January 7 2013
While Kuduro dancers have started performing in the USA and Ghanaian Azonto is still busy spreading on a global scale, there is another dance culture from the African continent which has proven something Kuduro and Azonto still need to show: Consistency. Born in the streets of Soweto, iSbhujwa has incorporated elements from the Pantsula dance but it developed a higher variety as the precedent dance style.

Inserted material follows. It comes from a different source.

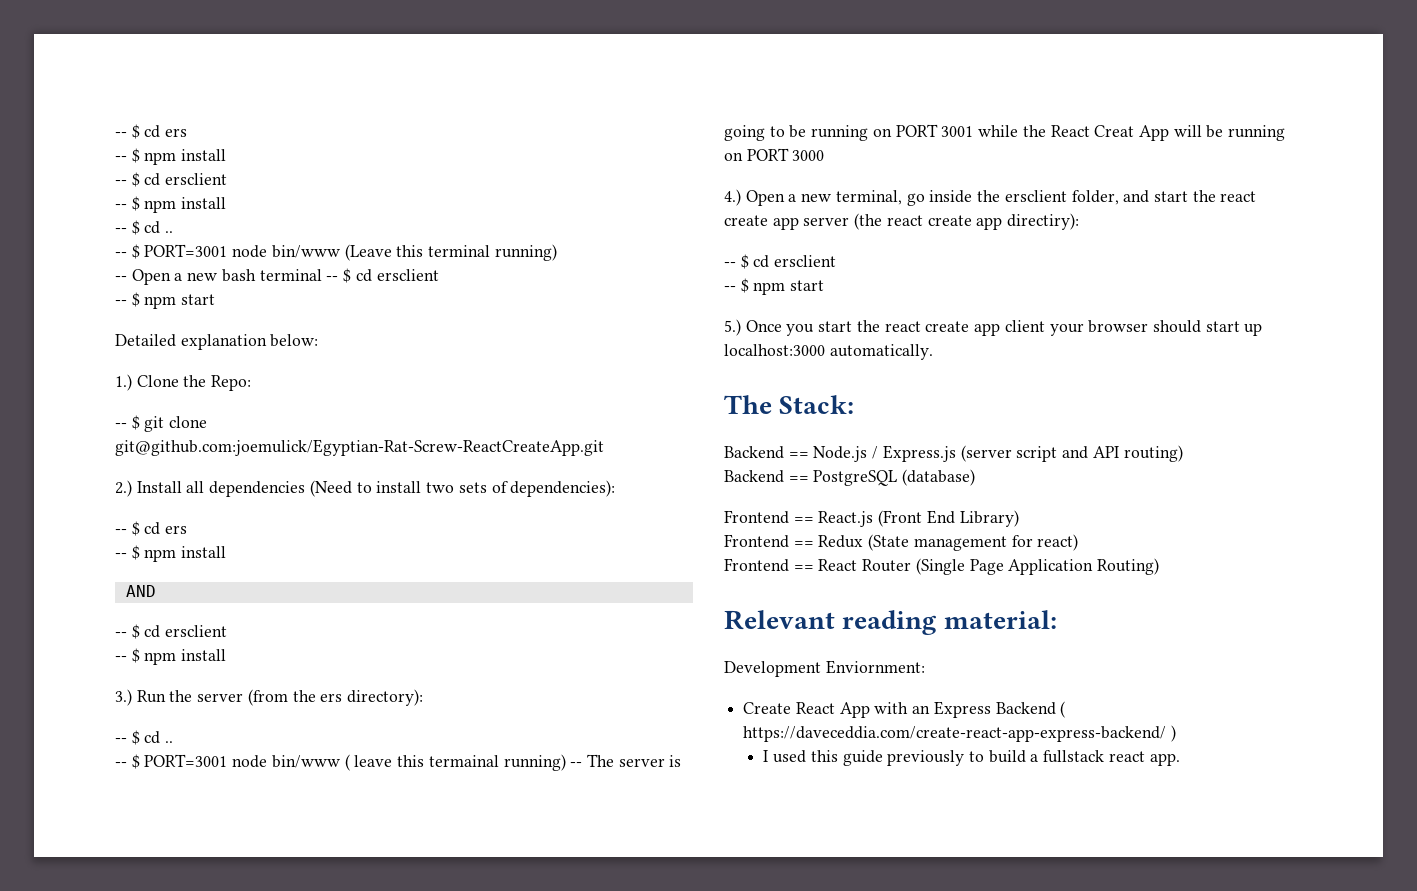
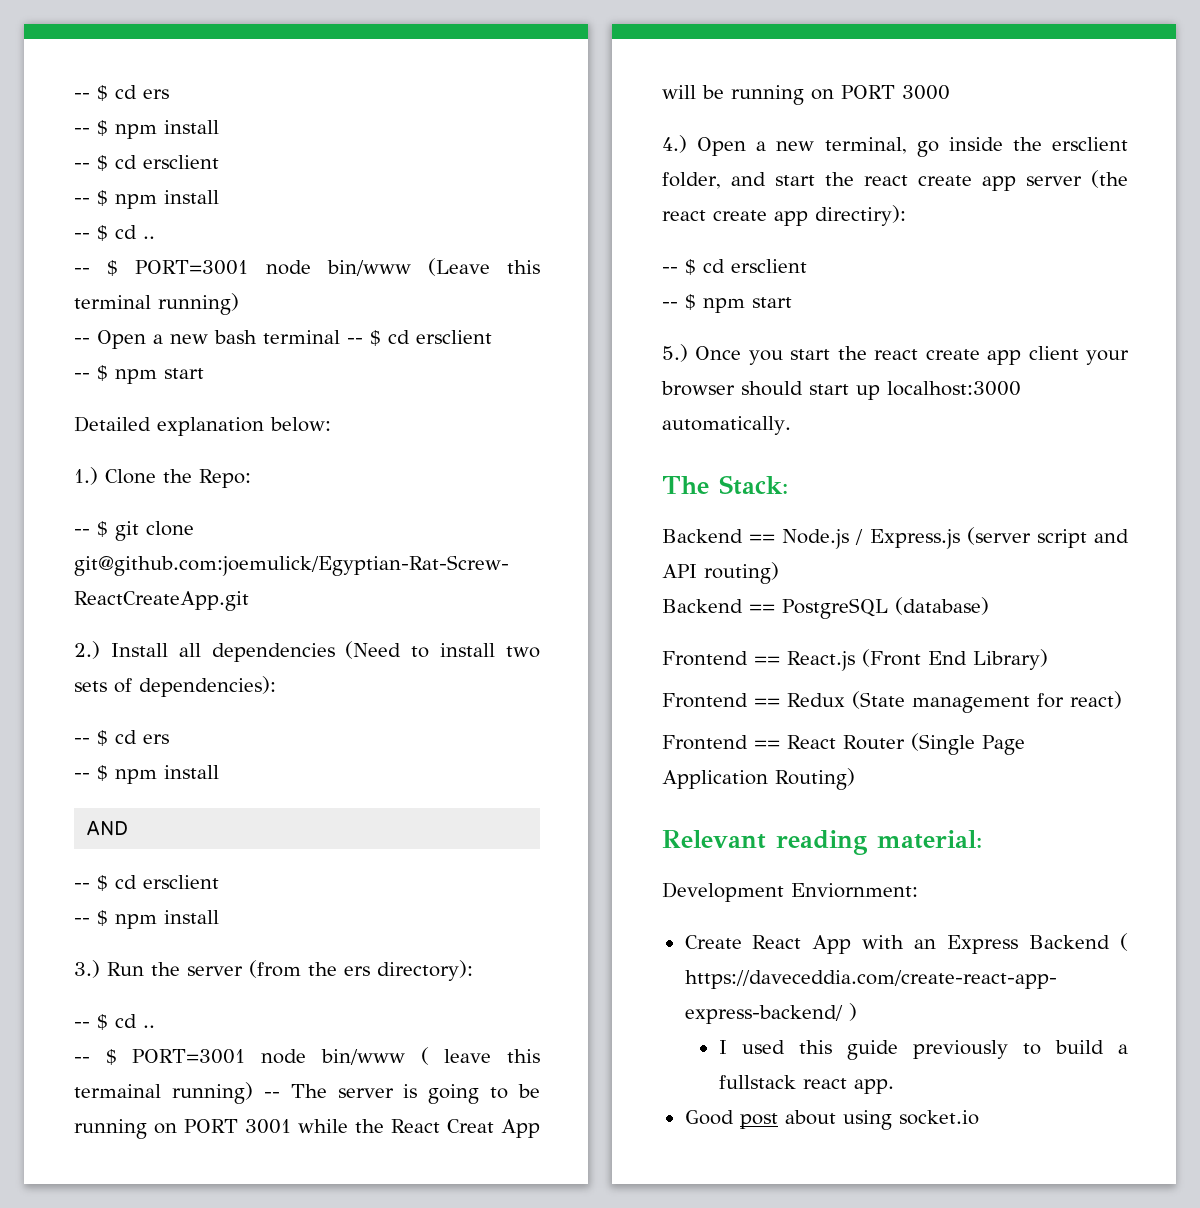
(1180, 759) none -> [684,1110,979,1130] // Good post about using socket.io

Today, it’s not simply a dance, it is regarded as a culture for those who live it. The word ‘iSbhujwa’ derives from kasi (an argot that is spoken in South African townships) and means ‘bourgeois’. Andy Davis (editor of Mahala Mag) finds these words to describe ‘iSbhujwa’: “There’s precision and rigour in the moves but also a sensuality, an elasticity in the hips, a suppleness at the knees. iSbhujwa brings it all; precise technical moves taken from b-boy floor work, pantsula foot work and stuff like the robot, but then there’s a flow that unites and links all the pieces together, delivering a style that’s both unique and sexy as hell.”
In contrast to other contemporary dance cultures, iSbhujwa started existing before the Internet was accessible for millions of Africans. New technologies bring new opportunities and the new social media is specialized in building cultural bridges. It could thus export the iSbhujwa to new places. The Soweto based group Soweto’s Finest seem to have realized this chance and have produced an excellent music video for their track ‘Sushi Dance’. This video may open the door for many of us into the iSbhujwa-world.